Wednesday, April 2, 2014

Losing grip

I have a ton of interests and hobbies. When it came time to pick out a desired direction in my life it became difficult to pick just one with all of the interests that I have. It took me ages to finally pin down art as my desired degree and career path in my life. I know that many people feel the same way about life.

Consequently, I like to pursue several different interests at the same time. Currently, I am re-reading a series before the next book comes out, I am working on a new watercolor painting, blogging, building my internet presence, starting my spring garden, and raising a kid. I try to work on all of these things every day so that they don't get forgotten or neglected. It is kind of a lot of stuff to split my focus between, but I feel so passionately about all them that I don't want to neglect any of them.

What tends to happen is that, because I like so many things I keeping adding new activities to my day. I read, and then write, and then nap the kid, paint, write, eat, and the list goes on. Then as I continue to add things to my day things start to slip through my fingers.

I like to do leisure free writing. I often sit in front of a blank paper and pour all of my current emotions onto the page. It helps me to logically go over them and think things out. I also wrote a book once with my leisure writing. Words are just as much a creative outlet for me as my art work is. Sadly this has become one of those things that has slipped between my fingers in the last couple of months.

Along with many other hobbies I have enjoyed there are just not enough hours in the day for me to fit it all in. I sometimes like to imagine all that I could do with my life if it were longer.

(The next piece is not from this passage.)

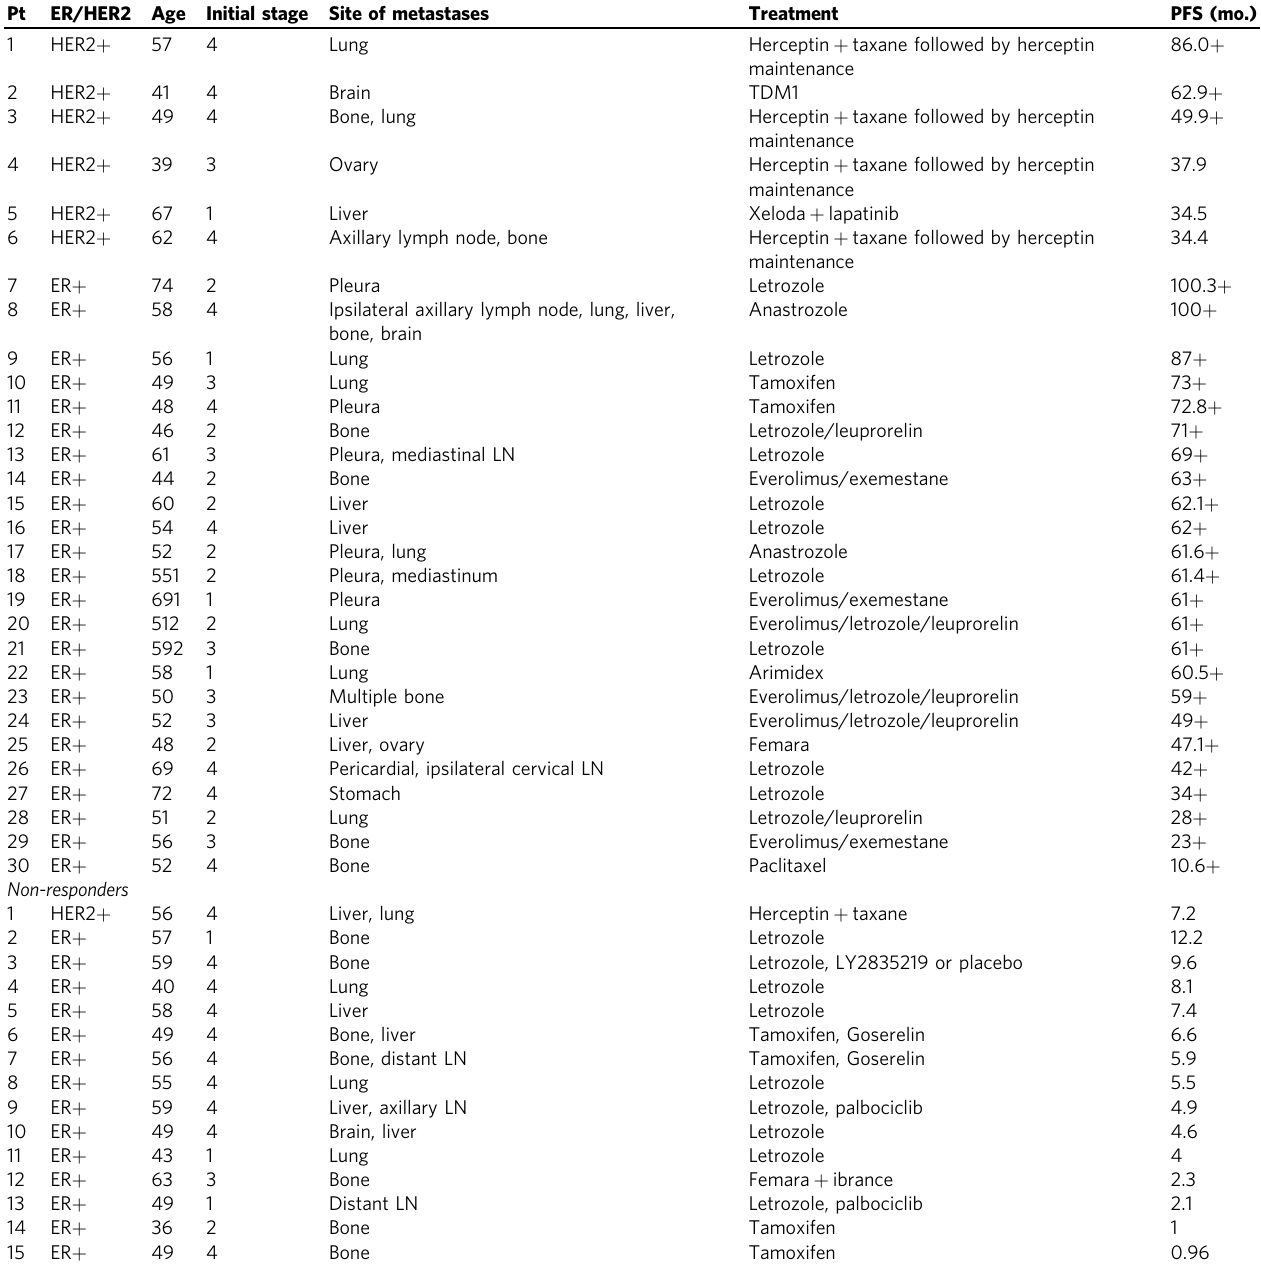
Table 1 Clinical characteristics of all patients. Pt ER/HER2 Age Initial stage Site of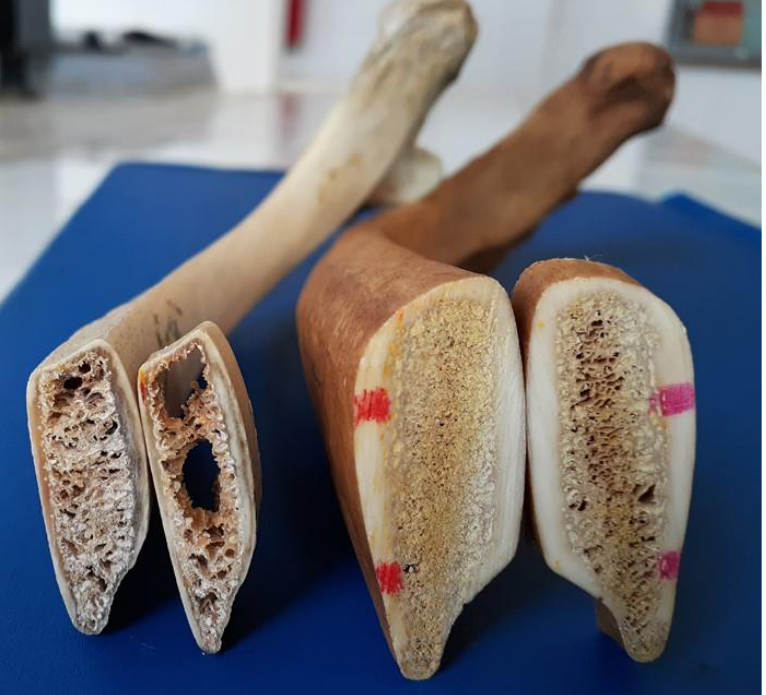
Figure 10. A twelfth rib from an adult bovine clinically deficient (left) and one from an animal not deficient (right) in P [11]. Note that the cortical thickness of the cranial border of the lateral side of the rib (upper red mark) is thicker than the caudal border (lower red mark). In summary, the pro- fessional should always measure the CT on the lateral side of the rib and on its cranial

There is just so much stuff that I want to do. There are so many things that I want to experience and learn, but I am limited by the amount of time I have to do them.

This forces me to sort out my priorities. I will never be able to do all of the things I want to. Maybe in the next life I will be given a chance to do so, but for now I have to decided what I feel most passionately about doing. I have to reduce my number of activities I try to attempt doing in the day so that I can actually finish the things that I care most about.

Just because I have decided that one thing is more important that another doesn't mean that I have to all together quit pursuing that interest. Just because I don't have time to write every day doesn't mean that I have to stop writing completely. I just have to make sure that I make time every once in a while to indulge in a different hobby. I have to change my life from a daily rotation to a weekly or monthly rotation on some things so that I can occasionally get to all of my hobbies. It becomes like a treat every once in a while I get to do something different that I love, rather than what I do every day.

Maybe one day I won't have to deliberate so much over what I want to do with my time. But for now, I am still fighting with  myself to narrow my interests down. Somehow I doubt that my thirst will ever really be quenched, and I will always want more out of my time that I will be able to do. All I can do is hope that time will never run out, and that I will have all of the time I will ever need to learn grow and create. I guess what I am saying is that I don't ever plan on getting old or dying.